ふたりっきりの踊り場に、静かに響く言葉。


「浮気とか、そういうのじゃないってことは分かってる。でも、昨日のこととか何も知らずに、ひなちゃんのことを心配してる空井くんが可哀想だな……って」

「……そう……だよね」


美波ちゃんの言葉は、突き刺さるようだった。

全部、その通り。
言い返す言葉なんて見つからないし、あたし自身もそう思ってる。

だから、後ろめたさで連絡することが出来ずにいた。


「このままじゃ、りっくんに失礼だよね……」


ずっと寄り添ってくれているのに。
あたしを信じて心配してくれているのに。

──あんなに真っ直ぐ想ってくれているのに。


「美波ちゃん、ありがとう。

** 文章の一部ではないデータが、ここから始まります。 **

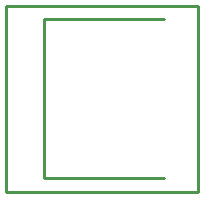
<source format=gbr>
G04 start of page 8 for group -4079 idx -4079 *
G04 Title: (unknown), topsilk *
G04 Creator: pcb 20110918 *
G04 CreationDate: Mon 25 Mar 2013 03:10:27 AM GMT UTC *
G04 For: railfan *
G04 Format: Gerber/RS-274X *
G04 PCB-Dimensions: 65000 63000 *
G04 PCB-Coordinate-Origin: lower left *
%MOIN*%
%FSLAX25Y25*%
%LNTOPSILK*%
%ADD37C,0.0100*%
G54D37*X500Y62500D02*X64500D01*
Y500D01*
X500D01*
Y62500D01*
Y34000D01*
X13000Y58000D02*X53000D01*
X13000Y5000D02*X53000D01*
X13000Y58000D02*Y5000D01*
M02*

</source>
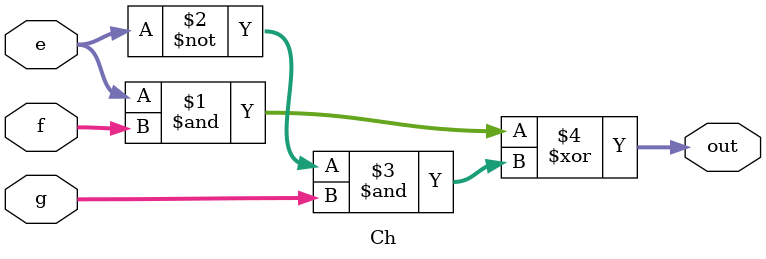
<source format=v>
module Ch( input [31:0] e, f , g , 
	   output[31:0]            out);

// (e or f) xor ( not(e) or g) 
//Maybe there is an equivalent logic function that is more efficient

assign out = (e&f) ^ (~e&g);



endmodule 
</source>
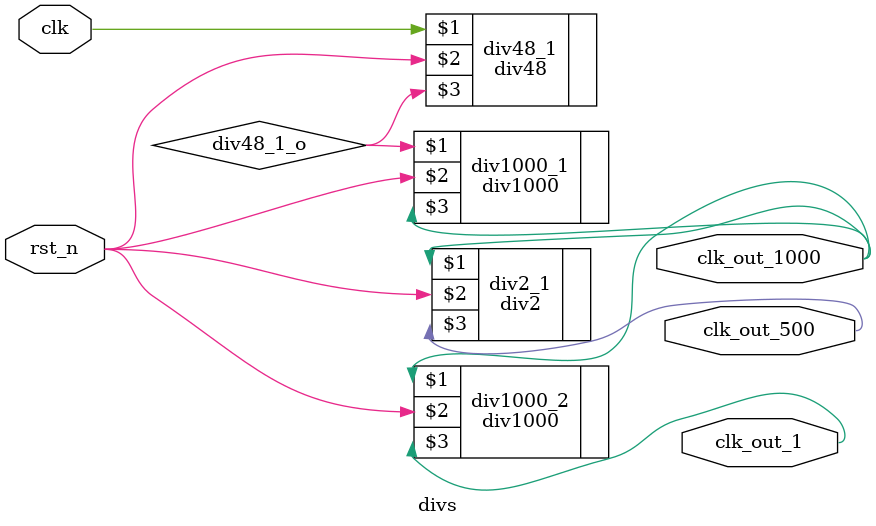
<source format=v>
module divs(input clk, input rst_n, output clk_out_1000, output clk_out_500, output clk_out_1);

//wire div5_1_o, div5_2_o, div5_3_o,div2_1_o,div2_2_o,div2_5_o,div2_6_o,div5_4_o,div5_5_o,div48_1_o;
wire div1000_1_o,div48_1_o;

div48 div48_1(clk, rst_n, div48_1_o); // Well, I almost forget to insert this one back...
/*
div5 div5_1(div48_1_o, rst_n, div5_1_o);
div5 div5_2(div5_1_o, rst_n, div5_2_o);
div5 div5_3(div5_2_o, rst_n, div5_3_o);
div2 div2_1(div5_3_o, rst_n, div2_1_o);
div2 div2_2(div2_1_o, rst_n, div2_2_o);
div2 div2_3(div2_2_o, rst_n, clk_out_1000);
*/
div1000 div1000_1(div48_1_o, rst_n, clk_out_1000);
div1000 div1000_2(clk_out_1000, rst_n, clk_out_1);
div2 div2_1(clk_out_1000, rst_n, clk_out_500);

/*
div2 div2_4(clk_out_1000, rst_n, clk_out_500);

div2 div2_5(clk_out_500, rst_n, div2_5_o);
div2 div2_6(div2_5_o, rst_n, div2_6_o);
div5 div5_4(div2_6_o, rst_n, div5_4_o);
div5 div5_5(div5_4_o, rst_n, div5_5_o);
div5 div5_6(div5_5_o, rst_n, clk_out_1);
*/

endmodule
</source>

ちょっと決心ついた」


あたしはポケットからスマホを出す。


本当のことを正直に話すのは、すごく怖い。
今度こそ愛想を尽かされてしまうかもしれなくて。

りっくんに嫌われてしまうかも……って思ったら、すごく怖い。


だけど、


「今、美波ちゃんに話したこと、ちゃんとりっくんにも話してみる」


あたしが決意して呟くと、「うん、頑張れ」と、美波ちゃんは微笑んで頷いた。